» **Problem to solve**
Check every line below for the word "lines" and show those that hold it.
Segment Start: Dataset records
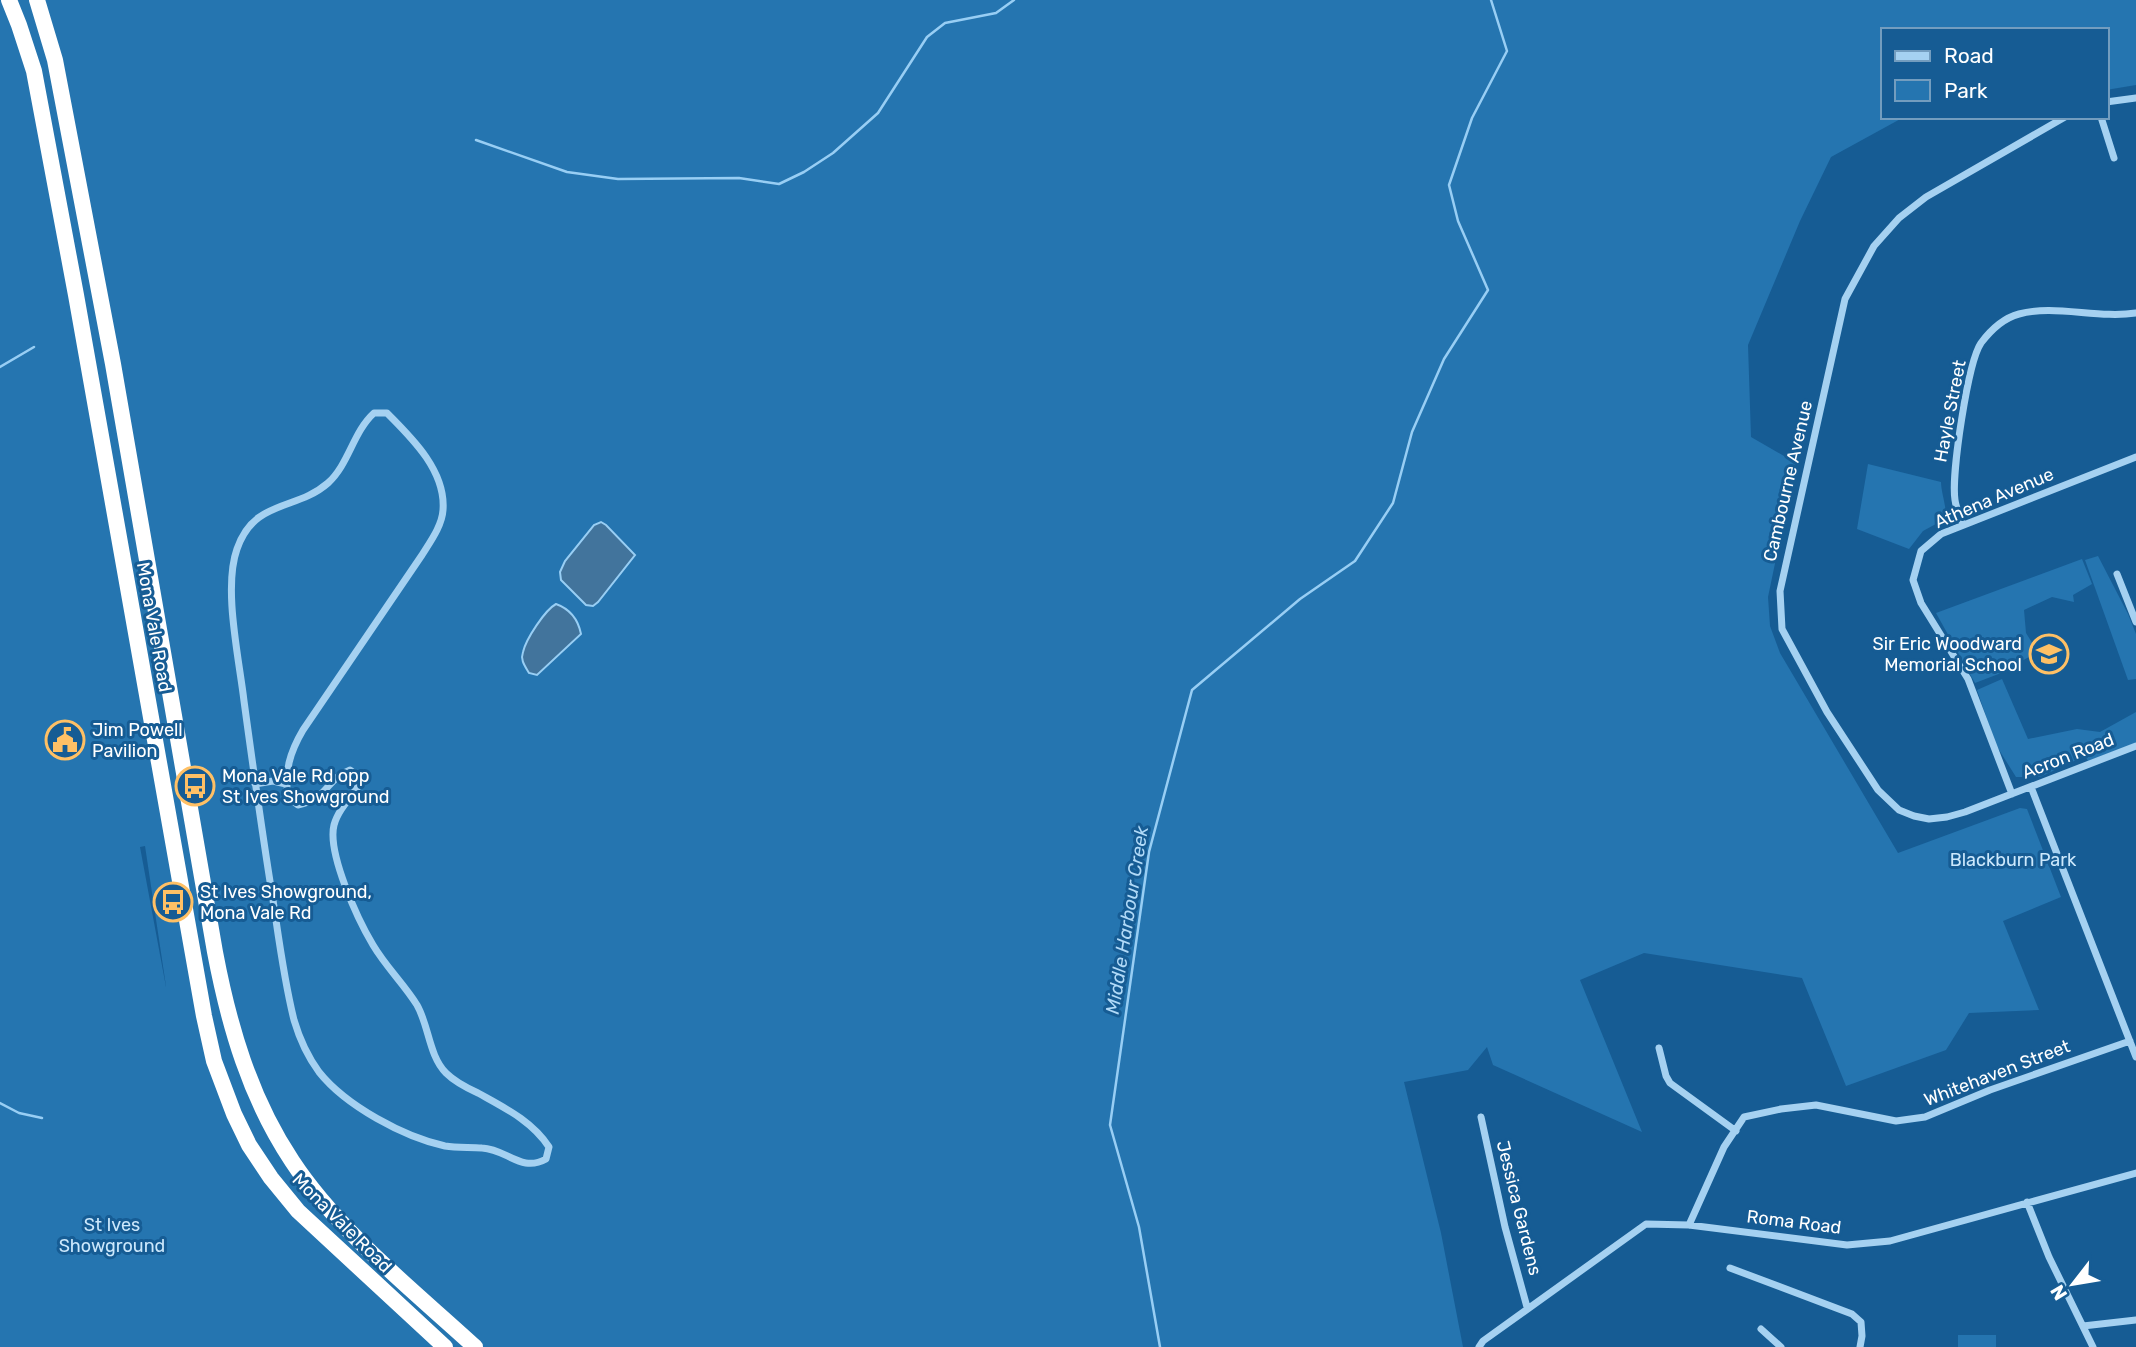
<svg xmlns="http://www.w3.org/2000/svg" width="2136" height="1347" font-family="Rubik,sans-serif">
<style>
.green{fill:#2575b0;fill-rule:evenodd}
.water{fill:#42749c;stroke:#98cef4;stroke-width:2}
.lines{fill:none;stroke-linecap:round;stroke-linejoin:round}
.stream{stroke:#98cef4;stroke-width:2.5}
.street{stroke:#a5d1f1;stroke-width:7}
.highway{stroke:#fff;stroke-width:16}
.labels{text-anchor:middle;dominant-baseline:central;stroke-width:6;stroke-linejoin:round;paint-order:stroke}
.street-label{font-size:18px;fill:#fff;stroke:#165c94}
.poi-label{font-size:18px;fill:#fff;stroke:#165c94;text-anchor:start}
.park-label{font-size:18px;fill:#cce8fc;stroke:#165c94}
.water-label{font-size:19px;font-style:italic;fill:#b1daf8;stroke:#165c94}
</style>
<rect width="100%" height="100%" fill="#165c94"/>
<!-- green -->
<path class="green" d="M0 0H2136V85L2106 90V30H1882V117H1904L1831 157 1800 221 1748 345 1751 437 1796 463 1768 597 1770 626 1780 653 1898 853 2020 808 2027 809 2061 897 2003 921 2039 1010 1969 1013 1946 1050 1846 1086 1802 978 1644 953 1580 980 1642 1132 1493 1065 1487 1047 1468 1070 1404 1082 1441 1233 1463 1347H0ZM145 846 166 986V987L140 847Z
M1868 464 1941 482C1941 493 1948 510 1945 519L1923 531 1909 549 1857 529Z
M2098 556 2128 614 2136 634V679L2128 680 2085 560Z
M2082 559 2092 584 2073 595 2074 602 2052 597 2024 610 2026 633 2038 652 2018 663 2009 670 1975 683 1936 613Z
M2002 679 2028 739 2077 729 2100 732 2136 712V743L2088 761 2085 756 2040 777H2016L1996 745 1977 690Z
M1958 1335H1996V1347H1958Z"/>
<!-- water -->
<path class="water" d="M601 522 606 525 635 555 598 602 593 606 586 605 561 580 560 572 565 561 594 525Z
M556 604C570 609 578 619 581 634L537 675 529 673C525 666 520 660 523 652 526 639 545 610 556 604Z"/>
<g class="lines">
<!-- stream -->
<path class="stream" d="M476 140 567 172 618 179 739 178 779 184 804 172 833 153 878 113 927 37 945 23 996 13 1014 0
M0 367 34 347
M0 1103 19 1113 42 1118
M1160 1347 1139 1227 1110 1125 1149 852 1192 690 1300 599 1355 561 1393 503 1412 432 1444 359 1488 290 1458 221 1449 185 1472 118 1507 51 1491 0"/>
<!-- street -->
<path class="street" d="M2106 102 2136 98
M2065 117 1926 197 1899 218 1874 246 1845 299 1780 591 1782 629 1827 712 1878 790 1899 810 1914 816 1929 819 1947 817 1965 812 2136 746
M2101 117 2114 158
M374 413H387C412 438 446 471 443 510 442 526 430 542 422 555L303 730C290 752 284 772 288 797L298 805C327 800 326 779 350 770L358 776 360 784C351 797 338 810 334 825 327 853 358 920 373 945 386 967 404 984 417 1005 429 1026 429 1056 446 1073 455 1082 467 1088 478 1093 505 1108 532 1121 549 1147L546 1159C521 1173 507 1149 482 1148 470 1147 457 1148 445 1146 404 1137 346 1106 319 1072 308 1057 299 1037 294 1020 284 980 279 940 273 900 262 833 253 767 244 701 239 658 223 588 237 549 254 499 296 511 328 483 349 464 353 432 374 413Z
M1963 525C1960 517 1956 508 1955 500 1951 475 1968 362 1981 343 1990 331 2004 318 2019 314 2054 304 2098 319 2136 313
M2117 574 2136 622
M255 784 273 781 286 784
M2031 787 2136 1057
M2012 794 1968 679 1921 603 1913 580 1921 551 1941 534 2136 457
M1659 1048 1666 1076 1670 1083 1736 1131
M1481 1117 1505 1227 1527 1307
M2027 1202 2049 1257 2093 1347
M1689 1225 1724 1147 1744 1117 1781 1109 1816 1105 1896 1121 1925 1117 1990 1090 2130 1041
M1730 1268 1852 1314 1861 1322 1862 1336 1860 1347
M2083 1326 2136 1320
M1761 1329 1781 1347
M1479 1347 1483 1341 1646 1224 1689 1225 1847 1245 1890 1241 2136 1173"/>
<!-- highway -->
<path class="highway" d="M9 0 19 25 34 71 76 295 204 1016 214 1061 234 1114 249 1145 271 1178 298 1211 445 1347
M37 0 55 60 113 364 215 952C229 1026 250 1098 292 1161 338 1231 413 1290 475 1347"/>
</g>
<!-- icons -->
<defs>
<symbol id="school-ring" viewBox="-11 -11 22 22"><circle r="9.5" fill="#165c94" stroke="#ffc065" stroke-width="1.5"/><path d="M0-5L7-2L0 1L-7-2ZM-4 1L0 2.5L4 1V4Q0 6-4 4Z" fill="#ffc065"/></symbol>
<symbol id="civic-ring" viewBox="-11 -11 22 22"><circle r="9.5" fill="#165c94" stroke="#ffc065" stroke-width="1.5"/><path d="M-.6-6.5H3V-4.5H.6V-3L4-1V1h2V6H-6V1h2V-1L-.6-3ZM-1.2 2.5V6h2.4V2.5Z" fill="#ffc065"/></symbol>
<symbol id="bus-ring" viewBox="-11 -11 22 22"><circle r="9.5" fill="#165c94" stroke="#ffc065" stroke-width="1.5"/><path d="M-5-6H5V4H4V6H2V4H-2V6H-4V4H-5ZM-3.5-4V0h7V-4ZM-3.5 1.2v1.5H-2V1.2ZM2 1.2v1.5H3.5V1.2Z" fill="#ffc065"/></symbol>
</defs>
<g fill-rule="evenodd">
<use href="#school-ring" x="2027" y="632" width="44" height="44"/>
<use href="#civic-ring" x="43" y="718" width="44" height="44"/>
<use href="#bus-ring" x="173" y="764" width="44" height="44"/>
<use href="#bus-ring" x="151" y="880" width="44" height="44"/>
</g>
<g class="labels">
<!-- street labels -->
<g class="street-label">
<text transform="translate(1950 411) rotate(-79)">Hayle Street</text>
<text transform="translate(1788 481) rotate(-77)">Cambourne Avenue</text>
<text transform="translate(1994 498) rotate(-23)">Athena Avenue</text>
<text transform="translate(154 627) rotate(80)">Mona Vale Road</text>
<text transform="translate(2068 756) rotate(-21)">Acron Road</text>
<text transform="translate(1997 1073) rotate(-21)">Whitehaven Street</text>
<text transform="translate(1519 1208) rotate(76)">Jessica Gardens</text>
<text transform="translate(1794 1222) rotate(7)">Roma Road</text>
<text transform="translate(342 1223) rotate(45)">Mona Vale Road</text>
</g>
<!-- poi labels -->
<g class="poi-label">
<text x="2022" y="644" text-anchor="end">Sir Eric Woodward<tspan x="2022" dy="21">Memorial School</tspan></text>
<text x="92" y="730">Jim Powell<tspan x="92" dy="21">Pavilion</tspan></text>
<text x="222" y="776">Mona Vale Rd opp<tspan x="222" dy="21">St Ives Showground</tspan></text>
<text x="200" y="892">St Ives Showground,<tspan x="200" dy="21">Mona Vale Rd</tspan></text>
</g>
<!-- park labels -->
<g class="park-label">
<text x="2013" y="860">Blackburn Park</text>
<text x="112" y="1225">St Ives<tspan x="112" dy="21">Showground</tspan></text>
</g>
<!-- water labels -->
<g class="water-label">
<text transform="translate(1127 920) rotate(-81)">Middle Harbour Creek</text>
</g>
</g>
<!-- legend -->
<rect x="1881" y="28" width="228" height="91" fill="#165c94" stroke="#739dbf" stroke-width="2"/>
<rect x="1895" y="51" width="35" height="10" fill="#a5d1f1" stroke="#739dbf" stroke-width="2"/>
<text x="1944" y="63" font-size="21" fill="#ffffff">Road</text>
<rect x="1895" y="80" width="35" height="21" fill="#2575b0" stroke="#739dbf" stroke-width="2"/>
<text x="1944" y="98" font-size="21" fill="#ffffff">Park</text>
<!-- north arrow -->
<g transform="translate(2073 1284) rotate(239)" stroke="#165c94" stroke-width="5" paint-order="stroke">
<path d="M0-5L12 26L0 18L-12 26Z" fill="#ffffff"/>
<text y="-10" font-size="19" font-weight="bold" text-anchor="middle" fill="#ffffff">N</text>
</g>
</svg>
Segment End: Dataset records
» **Output of the task**
.lines{fill:none;stroke-linecap:round;stroke-linejoin:round}
<g class="lines">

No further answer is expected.